Assessment of mutagenic effects: Combined impact of nitrogen-fixing compounds and phenol on plant and animal organisms.
Abstract
INTRODUCTION: Rapid industrialisation, urbanisation, and increased use of agricultural chemicals have significantly contributed to environmental pollution, particularly affecting air, water, and soil quality. These pollutants, including nitrogen-containing compounds and phenol, pose mutagenic risks, potentially leading to genetic alterations and health issues in exposed populations. This study aims to evaluate the mutagenic potential of sodium nitrate, sodium nitrite, phenol, and their combinations on plant and animal cells. MATERIALS AND METHODS: The study utilised two experimental models: Triticum aestivum (soft wheat) and albino mice. Wheat seeds were treated with ten different solutions, including sodium nitrate (0.5%), sodium nitrite (0.5%), phenol (0.1% and 0.01%), and their combinations. Chromosomal aberrations in the wheat root tips were assessed using the acetocarmine staining method. For the animal model, albino mice were divided into control and experimental groups, receiving varying concentrations of sodium nitrate and phenol, both individually and in combination.
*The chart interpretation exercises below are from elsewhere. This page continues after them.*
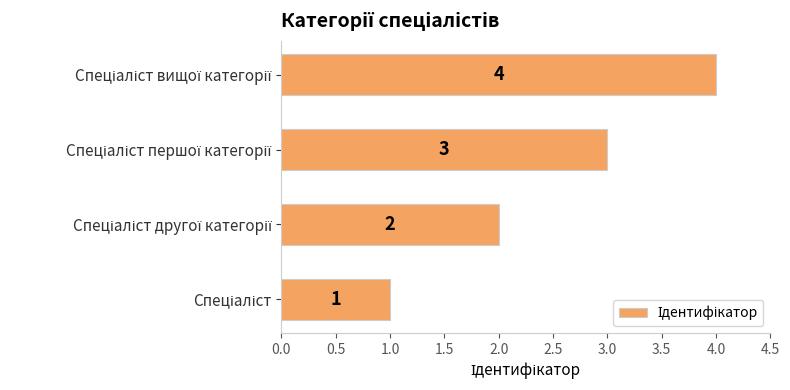

What is the maximum value shown in the chart?

4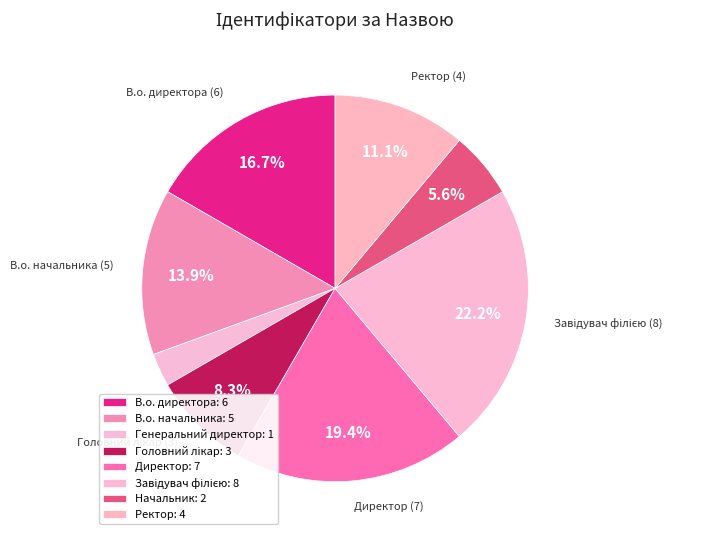

Do В.о. начальника and Головний лікар together represent more than half of the pie?

No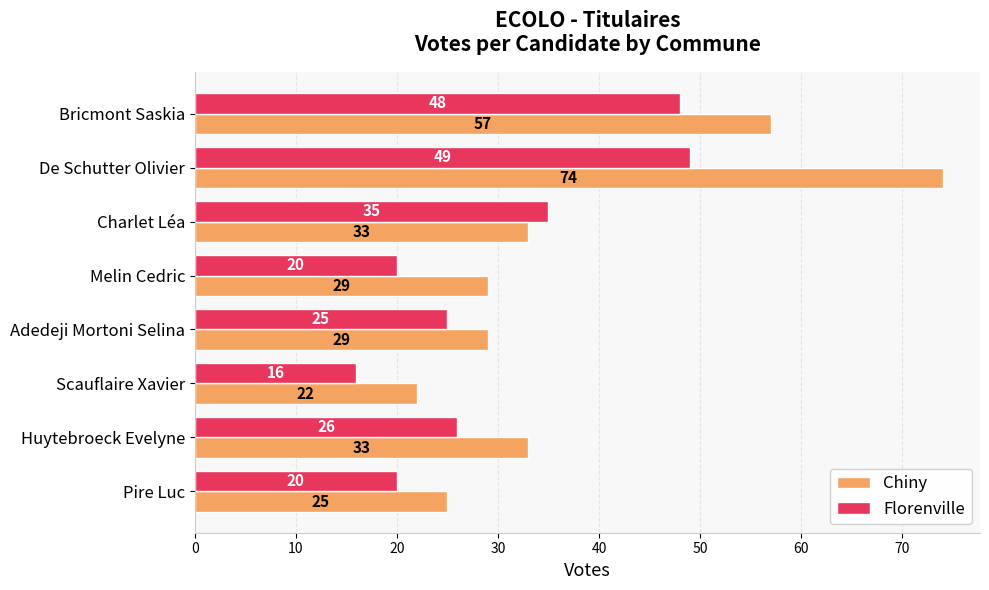

Is it true that Chiny equals 44 at Adedeji Mortoni Selina?

False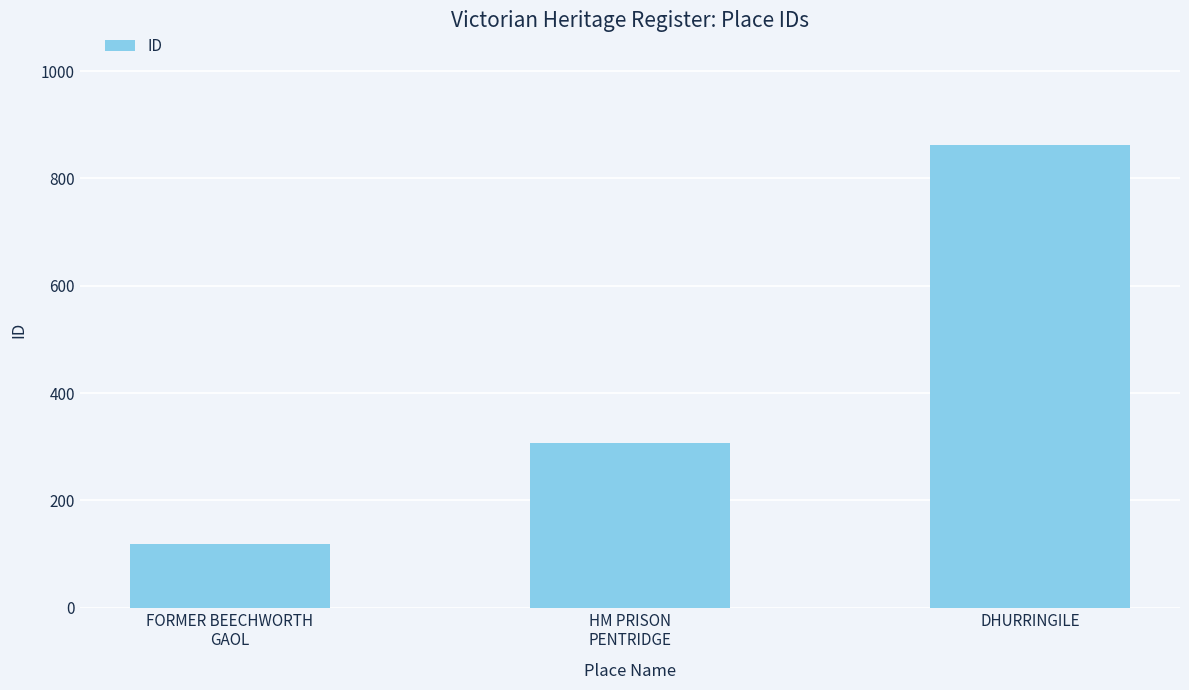

Read the value at DHURRINGILE, to the nearest 10.

860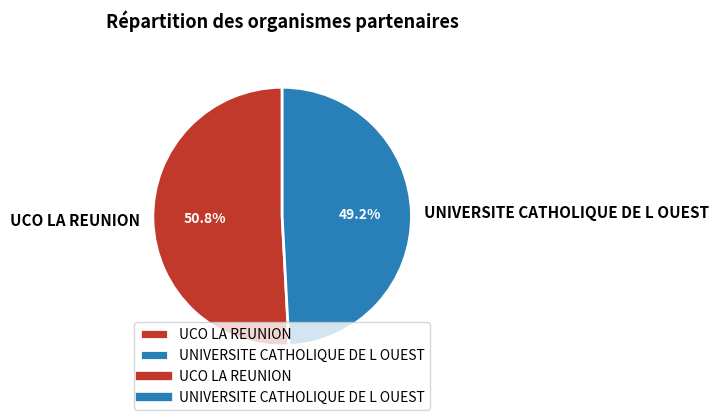

To the nearest percent, what is the combined percentage of UNIVERSITE CATHOLIQUE DE L OUEST and UCO LA REUNION?

100%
Bone marrow smears were analysed for chromosomal aberrations, including fragments and rings, using metaphase plates. RESULTS: In wheat, the combined exposure to sodium nitrate (0.5%), sodium nitrite (0.5%), and phenol (0.1%) caused a significant increase in genetic alterations compared to individual treatments, with a mutation frequency 4.5 times higher than the control. In albino mice, combined exposure to high doses of phenol and nitrates induced cytogenetic changes, with the mutation frequency reaching 12.7%-1.5 times higher than the control group. Individual exposures to phenol and nitrates did not produce statistically significant mutations compared to controls. CONCLUSION: The combination of phenol, sodium nitrate, and sodium nitrite had a synergistic mutagenic effect in both plants and animals, leading to more significant genetic damage than individual exposures. These findings highlight the need for careful management of environmental pollutants, as their combined impact may pose serious risks to ecological and human health. Further clinical studies are necessary to assess these effects in human populations.